Incorporated in 1944, Chin Laundry and Dry-Cleaning closed in the 1980s. After working in the business from childhood to assuming the position of CEO, Richard was ready to retire. Running a business and being a single parent to children, Kimberly and her twin sister, Cristen Barker, were his two life objectives. Mission accomplished.

Today, Richard and wife Mollie enjoy time with family, gardening and traveling. “He has a camper trailer and goes everywhere. He disappears for months at a time,” laughs Kimberly.

When asked his opinions on today’s work ethic, compared to Tom Chin’s philosophy, Richard answered, “Work is different now. Technology is fast and moving and changing how we work. But there are still jobs and careers out there, such as those that Tom, Jack and I were employed in. Even with technology advances, you still must learn jobs from the ground up. Many don’t want to do that, and they do not want those types of jobs anymore.”

Looking back on the family business covering a century and three family generations, Kimberly smiles at her father, “It’s been a good life, hasn’t it, Papa?” He smiles back, and nods, “Yes.”

About five years ago, Kimberly, sister Cristen, father Richard and others, visited their ancestral home in China. “It is similar to Mobile,” Kimberly recalls, thumbing through photos in a family album. “It even has a nearby bay.” 

In China, the group toured the houses, the gravesites, the land where the Chin family originated, about two hours south of Hong Kong. “It was very moving,” recalls Kimberly. 
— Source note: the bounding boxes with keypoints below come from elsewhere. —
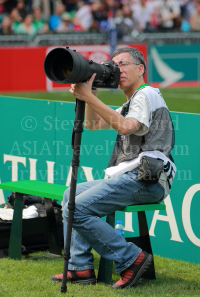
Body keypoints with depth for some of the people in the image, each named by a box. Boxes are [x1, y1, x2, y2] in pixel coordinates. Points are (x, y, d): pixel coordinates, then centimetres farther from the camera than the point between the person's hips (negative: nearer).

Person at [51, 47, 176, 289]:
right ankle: (81, 267, 4)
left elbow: (126, 126, -24)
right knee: (71, 195, 14)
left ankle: (131, 259, -11)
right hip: (131, 178, 11)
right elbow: (93, 123, 25)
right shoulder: (131, 103, 28)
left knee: (78, 209, -18)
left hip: (145, 180, -11)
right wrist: (92, 90, 10)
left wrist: (89, 97, -23)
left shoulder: (147, 95, -5)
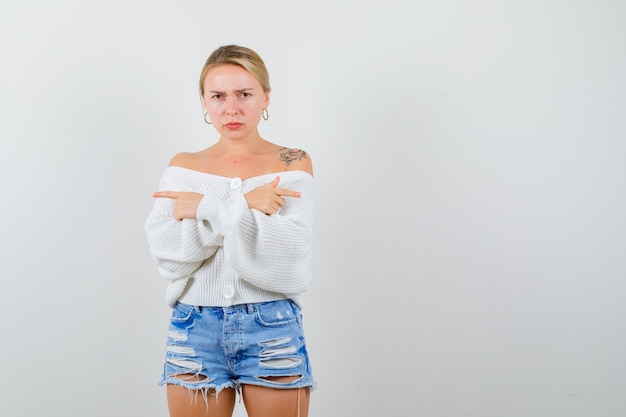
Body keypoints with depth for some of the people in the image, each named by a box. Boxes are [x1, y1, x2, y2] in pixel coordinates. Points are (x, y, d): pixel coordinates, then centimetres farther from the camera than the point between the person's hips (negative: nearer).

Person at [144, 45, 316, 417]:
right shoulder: (183, 167, 6)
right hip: (196, 330, 2)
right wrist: (242, 206, -15)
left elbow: (288, 254, -13)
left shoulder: (293, 163, 0)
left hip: (272, 330, -1)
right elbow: (168, 256, -7)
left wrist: (208, 208, -14)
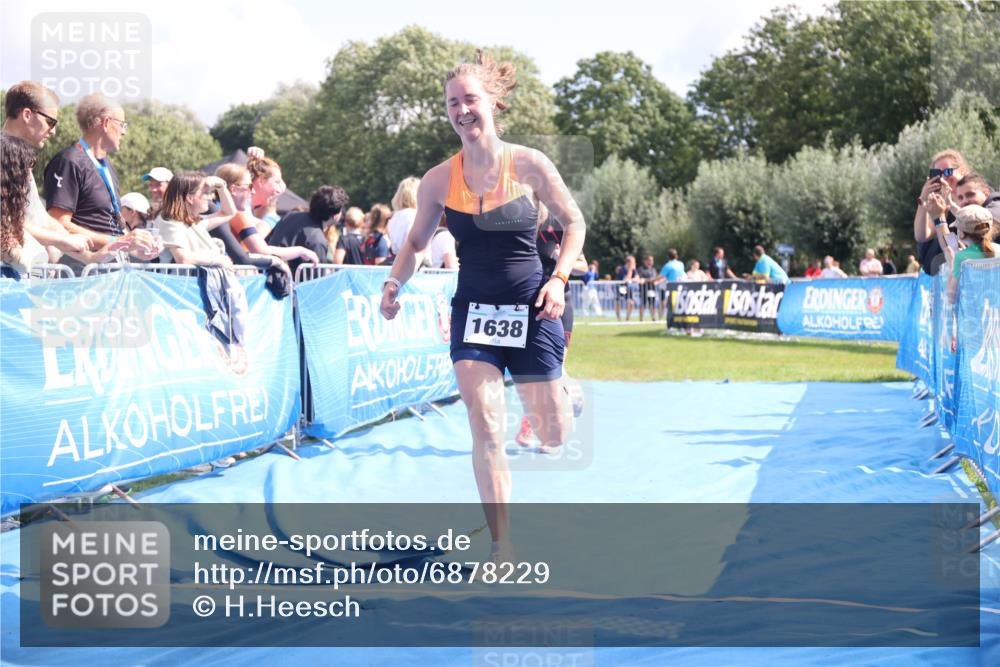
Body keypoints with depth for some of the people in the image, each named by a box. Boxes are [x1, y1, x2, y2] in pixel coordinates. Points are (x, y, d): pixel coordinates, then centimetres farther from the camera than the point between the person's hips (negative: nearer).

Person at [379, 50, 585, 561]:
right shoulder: (438, 181, -5)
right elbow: (416, 241, 10)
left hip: (531, 309, -1)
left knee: (551, 439, 6)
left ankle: (562, 394, 45)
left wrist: (558, 278, -10)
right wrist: (394, 282, -7)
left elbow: (573, 222, 2)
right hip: (473, 310, 1)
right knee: (485, 428, -13)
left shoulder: (528, 165, -10)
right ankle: (502, 550, -4)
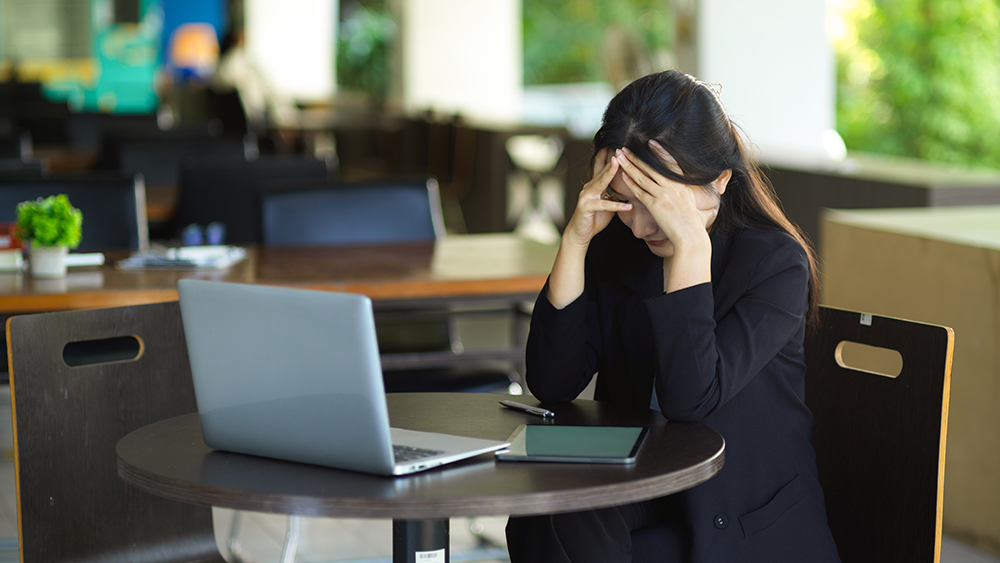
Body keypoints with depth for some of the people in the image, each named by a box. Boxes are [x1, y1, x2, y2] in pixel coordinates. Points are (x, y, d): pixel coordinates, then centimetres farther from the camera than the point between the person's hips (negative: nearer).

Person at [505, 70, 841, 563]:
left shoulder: (776, 261, -12)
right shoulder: (616, 247, 2)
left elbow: (690, 400, -24)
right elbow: (551, 384, -7)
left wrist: (691, 245, -28)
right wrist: (576, 239, -14)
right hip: (639, 497, 4)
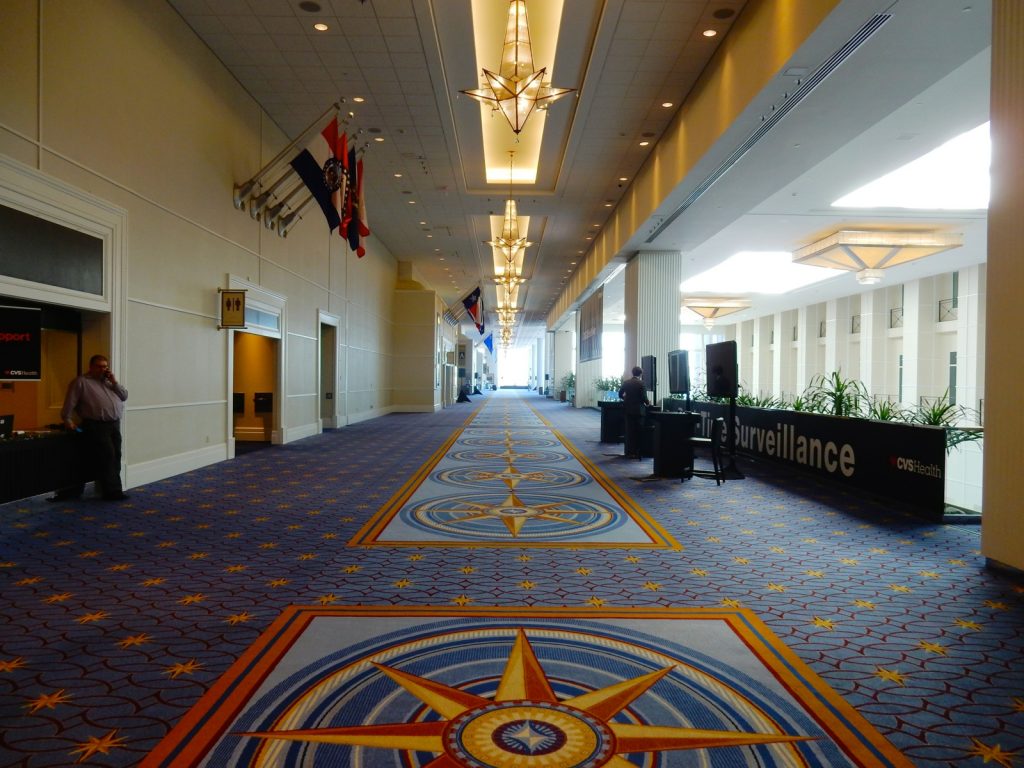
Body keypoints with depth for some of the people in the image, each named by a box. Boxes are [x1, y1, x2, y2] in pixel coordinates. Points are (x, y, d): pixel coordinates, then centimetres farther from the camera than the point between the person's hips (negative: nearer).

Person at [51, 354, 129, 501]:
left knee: (115, 457, 7)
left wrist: (114, 382, 3)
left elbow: (124, 396, 13)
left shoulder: (109, 381, 19)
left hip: (114, 424, 7)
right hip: (96, 426, -7)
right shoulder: (81, 382, 0)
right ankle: (112, 491, -5)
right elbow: (70, 402, -5)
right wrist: (67, 419, -12)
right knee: (106, 457, -10)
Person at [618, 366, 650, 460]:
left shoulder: (626, 382, 3)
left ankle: (628, 452, 15)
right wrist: (648, 402, 6)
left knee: (629, 431, 11)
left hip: (628, 410, 5)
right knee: (637, 432, 2)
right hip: (638, 410, -5)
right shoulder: (641, 383, -11)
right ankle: (636, 452, 3)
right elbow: (644, 397, -15)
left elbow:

Meanwhile, about 8,000 miles from China, 361 St Louis Street, the building where Tom Chin built his dreams ⎯ is preparing to be painted. Soon, the big and bright all-caps letters proclaiming, “Chin’s Laundry and Cleaners” will be concealed once again. 

But the company that, decades earlier, offered free shirt replacements if a button was missing, the business that provided free shoe repair for children in need, the firm, whose founder worked with Walter Bellingrath to establish the Azalea Trail, lives on.

After all, it is only paint covering a sign. “We are okay with that, right Papa?” Kimberly asks her father, who again nods. “Yes.”